This vignette describes how to download the latest Maddison Project
data and create from it four data sets included in the package
MaddisonData: MaddisonCountries,
MaddisonData, MaddisonSources, and
MaddisonYears.
The Wikipedia article on the Maddison Project says, “Development economist Branko Milanović (writing for the World Bank), development economist Morten Jerven, and billionaire philanthropist Bill Gates have identified the Maddison Project, the Penn World Tables, and World Bank/IMF data (the World Development Indicators), as the three main sources of worldwide economic statistics such as GDP data, with the focus of the Maddison Project being on historical data. Economist Paul Krugman has suggested the Maddison Project as a data source for historical debt, growth, and labor output and productivity data.”
Bolt and van Zanden (2020) say that, “The Maddison database on Historical Statistics of the World Economy has probably the widest coverage of data on GDP per capita across countries and over time currently available … . To compare income levels and developments for this period and set of countries, national income estimates are converted … to a common currency using purchasing power parities (PPPs).”
The web site for Maddison project data offers both “Angus Maddison’s unaltered final dataset” and the “Latest Maddison Project Release”.
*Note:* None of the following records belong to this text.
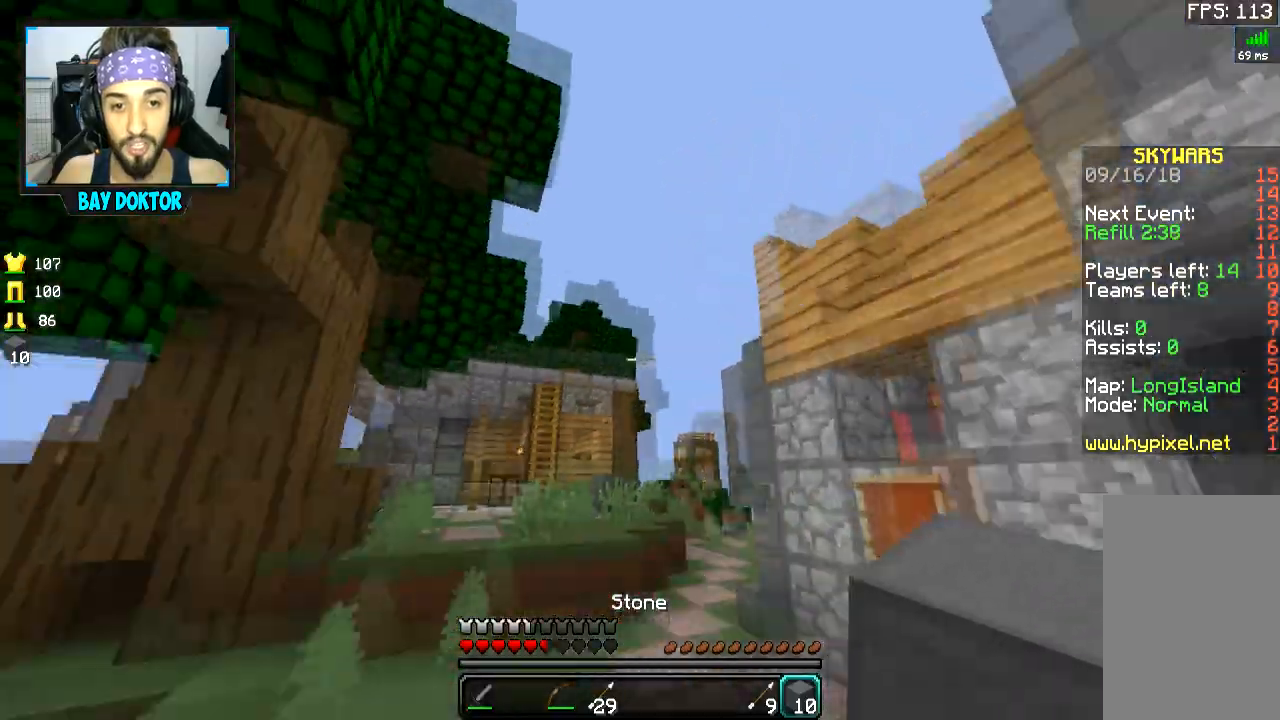
{"keys": [], "mouse": ["right"], "events": [[184, "space", "down"], [300, "space", "up"], [400, "a", "up"], [450, "w", "up"], [484, "mouse_right", "down"]]}
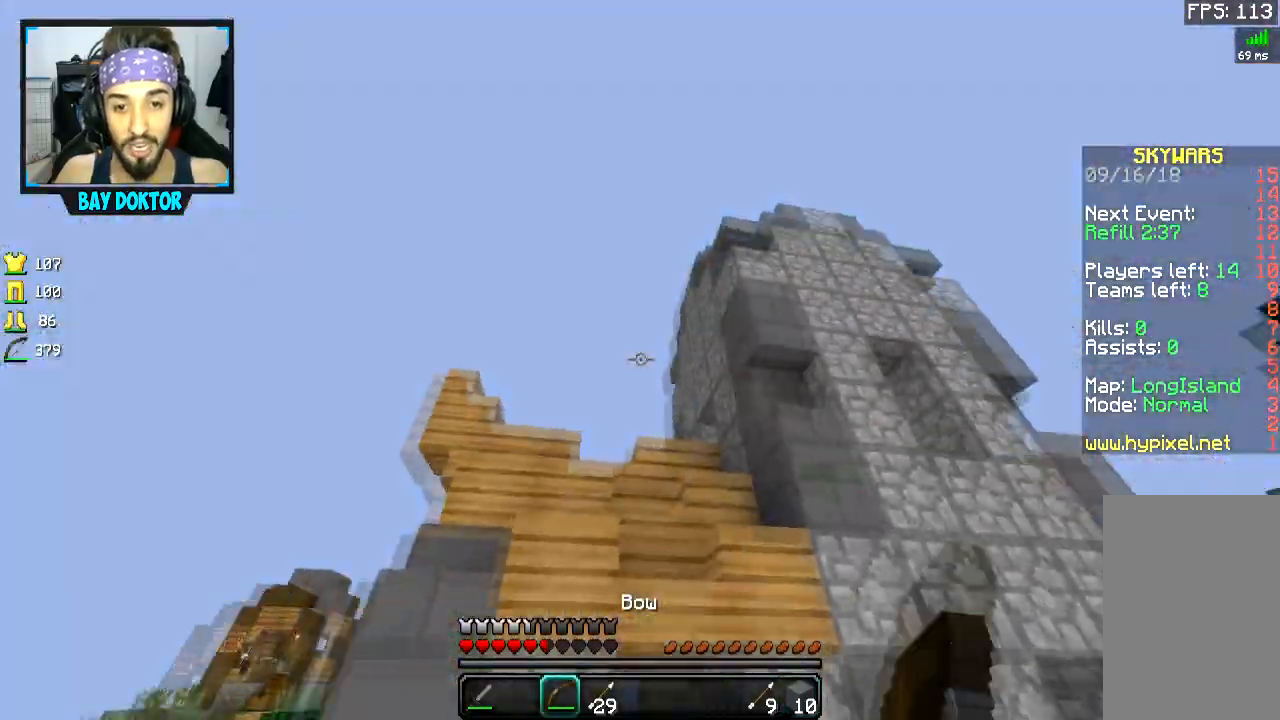
{"keys": ["s"], "mouse": ["right"], "events": [[183, "s", "down"]]}
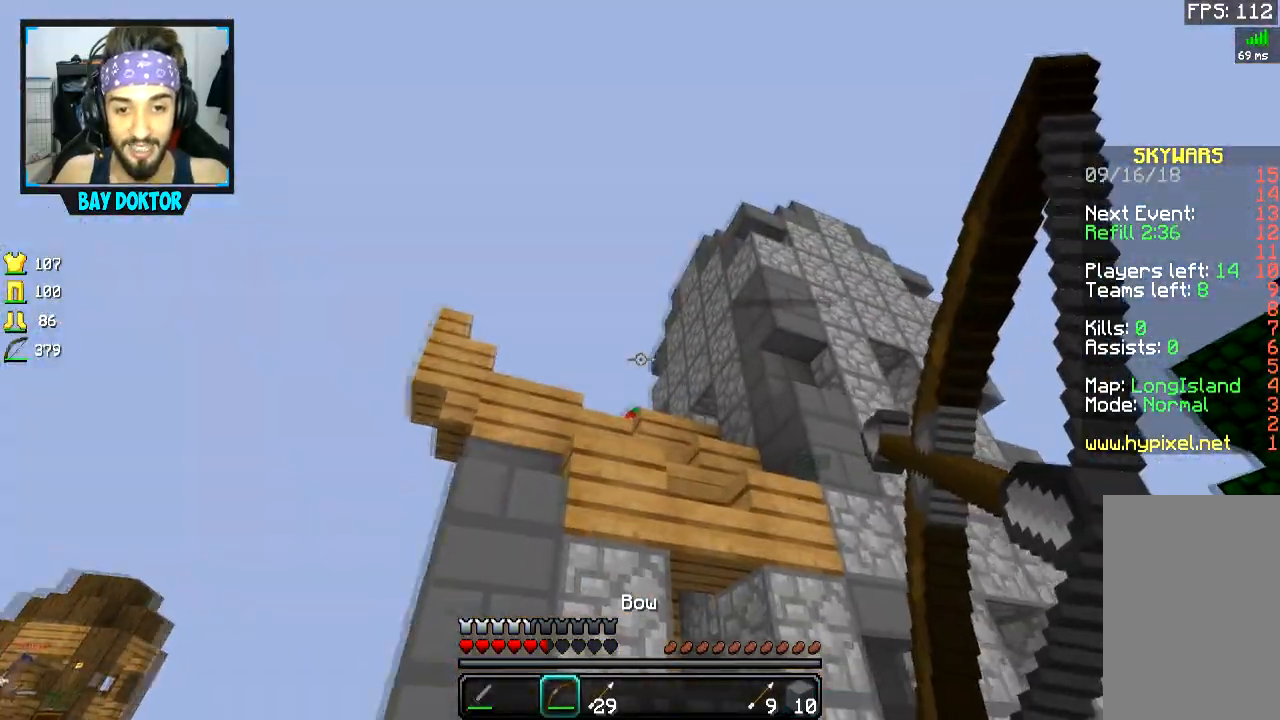
{"keys": [], "mouse": ["right"], "events": [[50, "s", "up"]]}
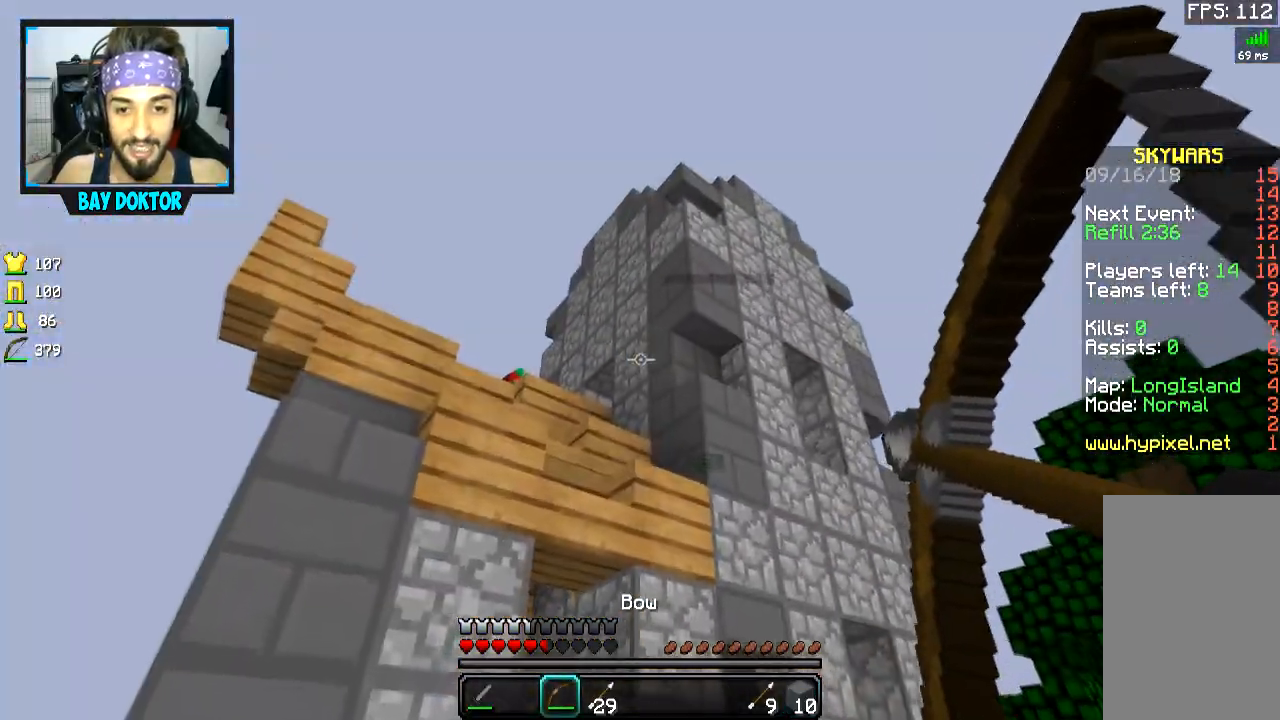
{"keys": [], "mouse": [], "events": [[500, "mouse_right", "up"]]}
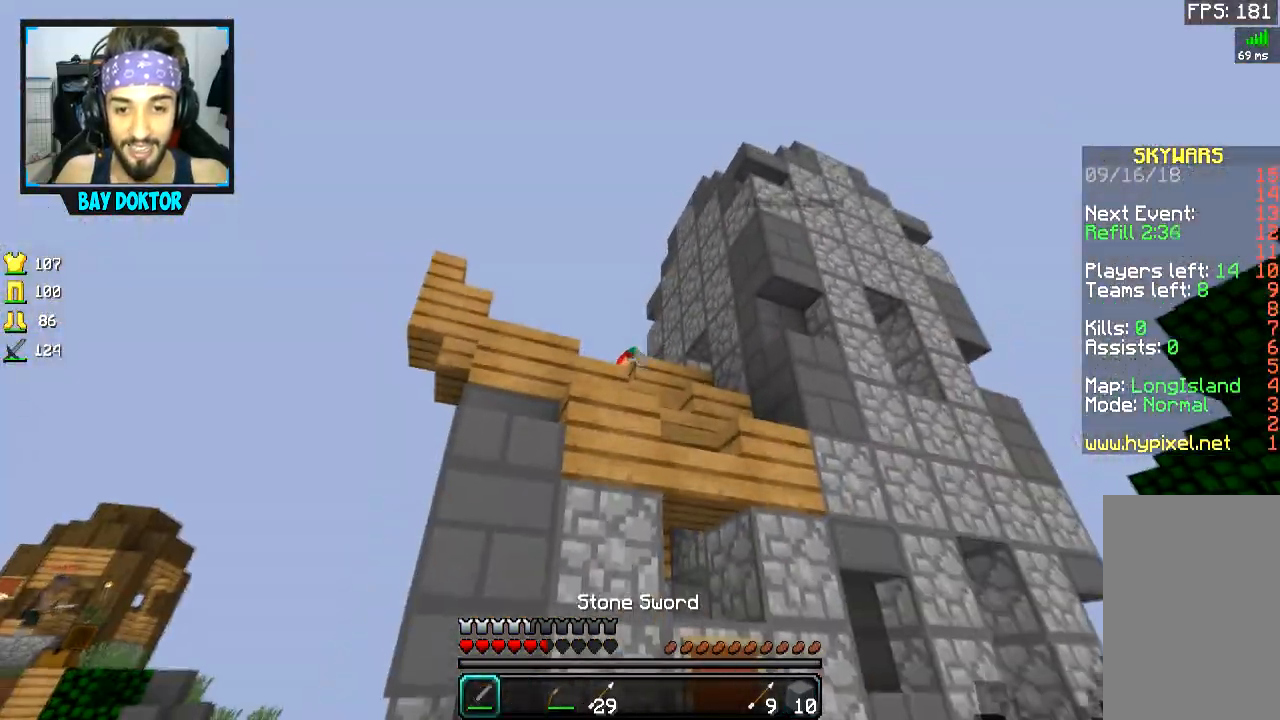
{"keys": ["a"], "mouse": [], "events": [[133, "a", "down"], [133, "space", "down"], [284, "space", "up"]]}
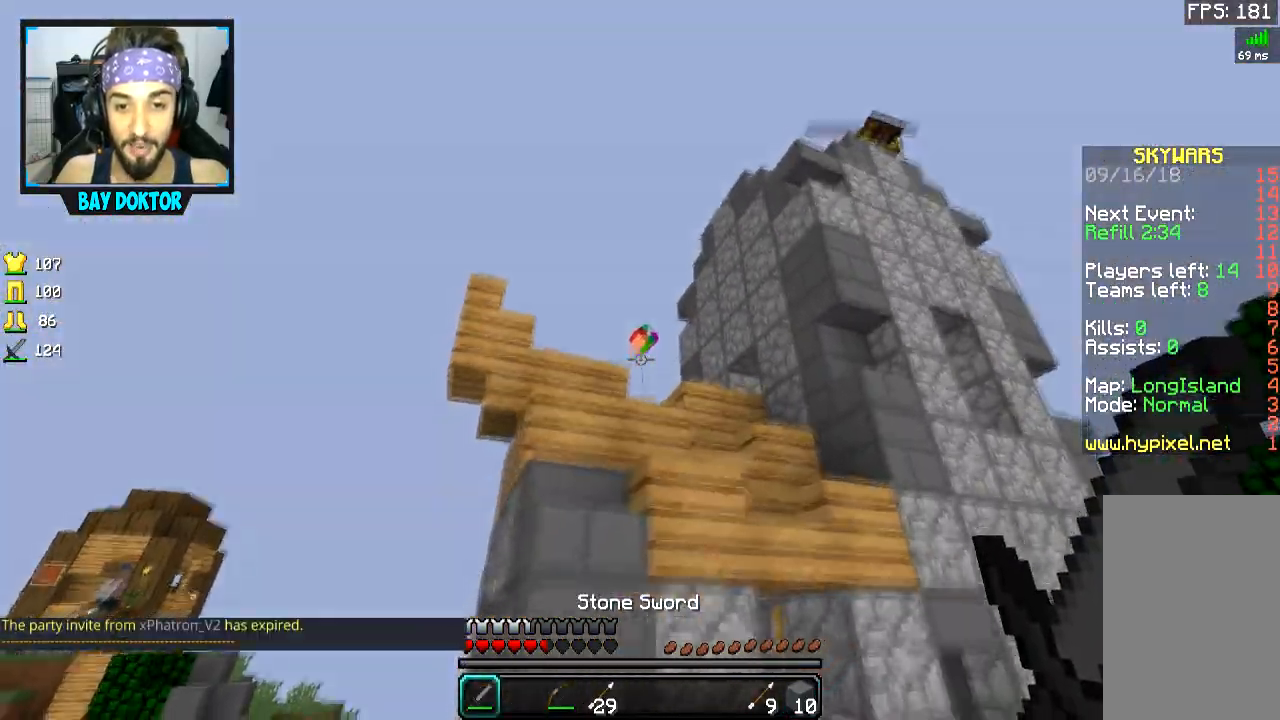
{"keys": ["space", "w"], "mouse": [], "events": [[83, "w", "down"], [250, "a", "up"], [483, "space", "down"]]}
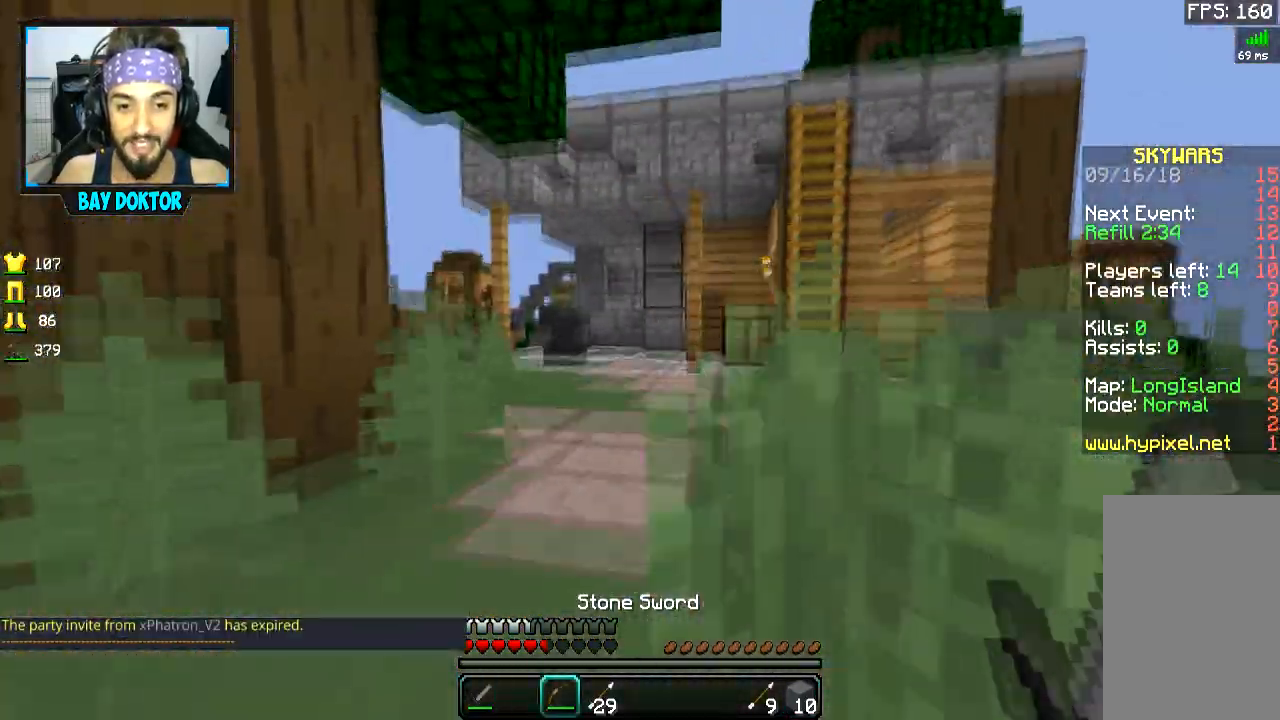
{"keys": ["space", "w"], "mouse": [], "events": [[150, "space", "up"], [434, "space", "down"]]}
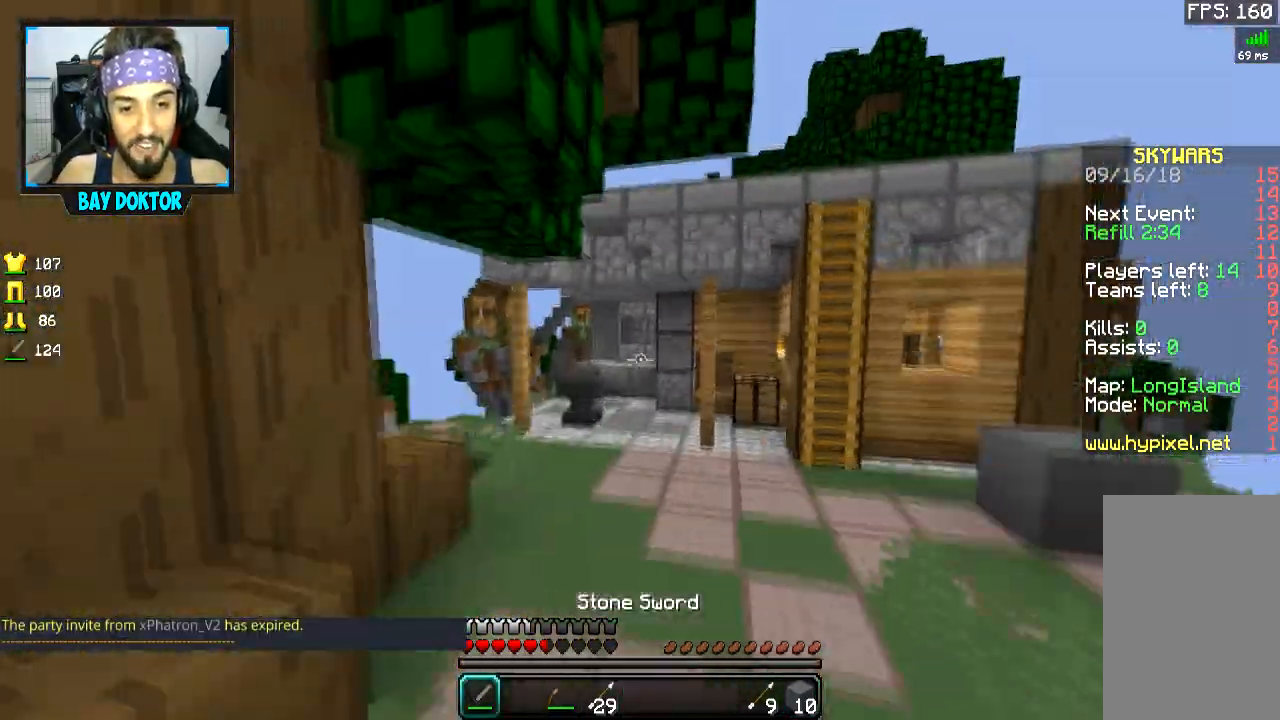
{"keys": ["w"], "mouse": [], "events": [[133, "space", "up"]]}
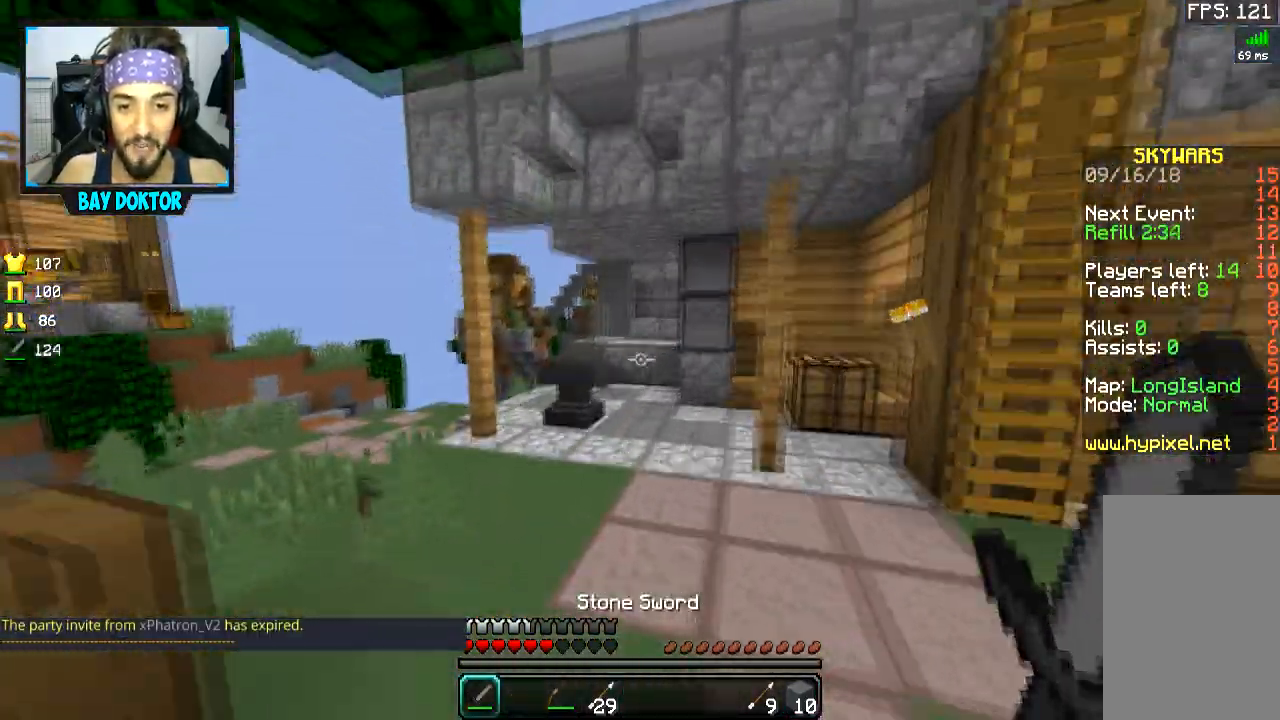
{"keys": ["space", "w"], "mouse": [], "events": [[501, "space", "down"]]}
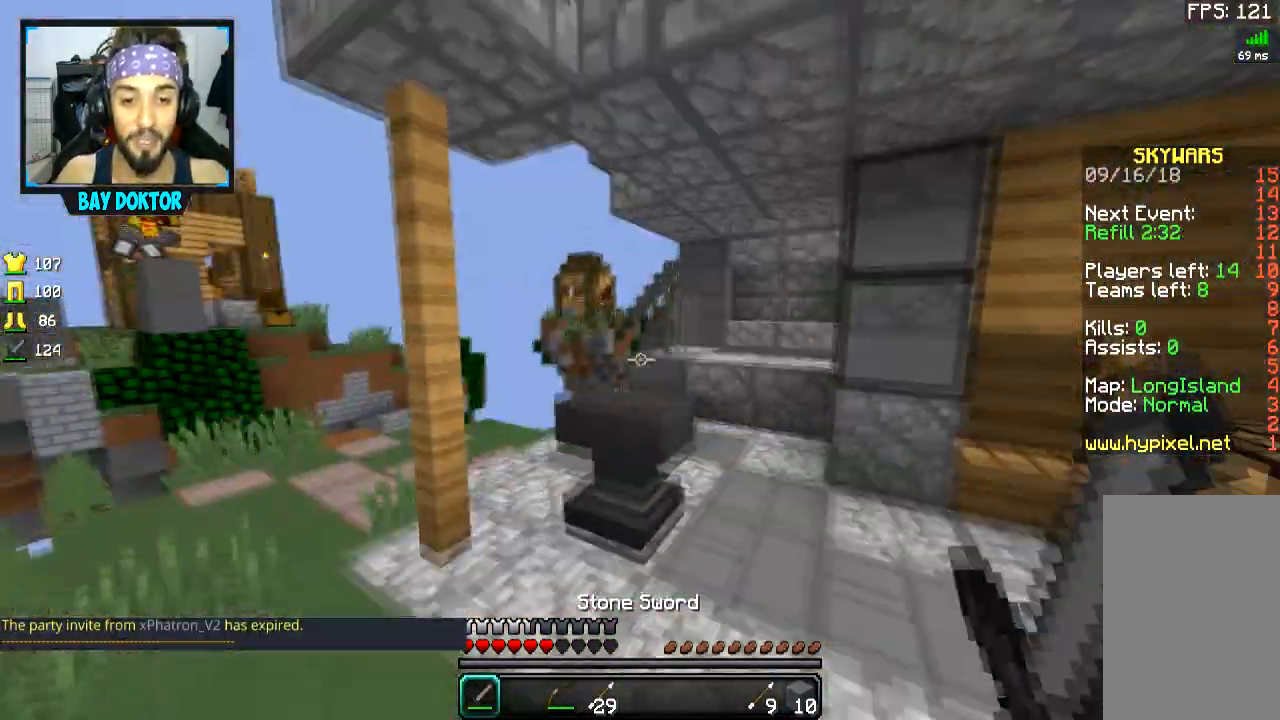
{"keys": ["w"], "mouse": [], "events": [[100, "space", "up"]]}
On 2025-08-28 I saw that the “Latest Maddison Project Release” was
dated 2024-09-18. I requested that and found that it was available in
either Excel or Stata format. I downloaded the Excel format to my
current working directory as mpd2023web.xlsx. (On
2025-08-28 I found a 4 MB file by this name dated 2025-06-03. I changed
that name to mpd023web0.xlsx and downloaded ostensibly the
same file and got one with 4.9 MB. I doubt if I would have deleted some
of the content of the file with date 2025-06-03, though that’s possible.
In any event, I plan to ignore this difference for the moment.)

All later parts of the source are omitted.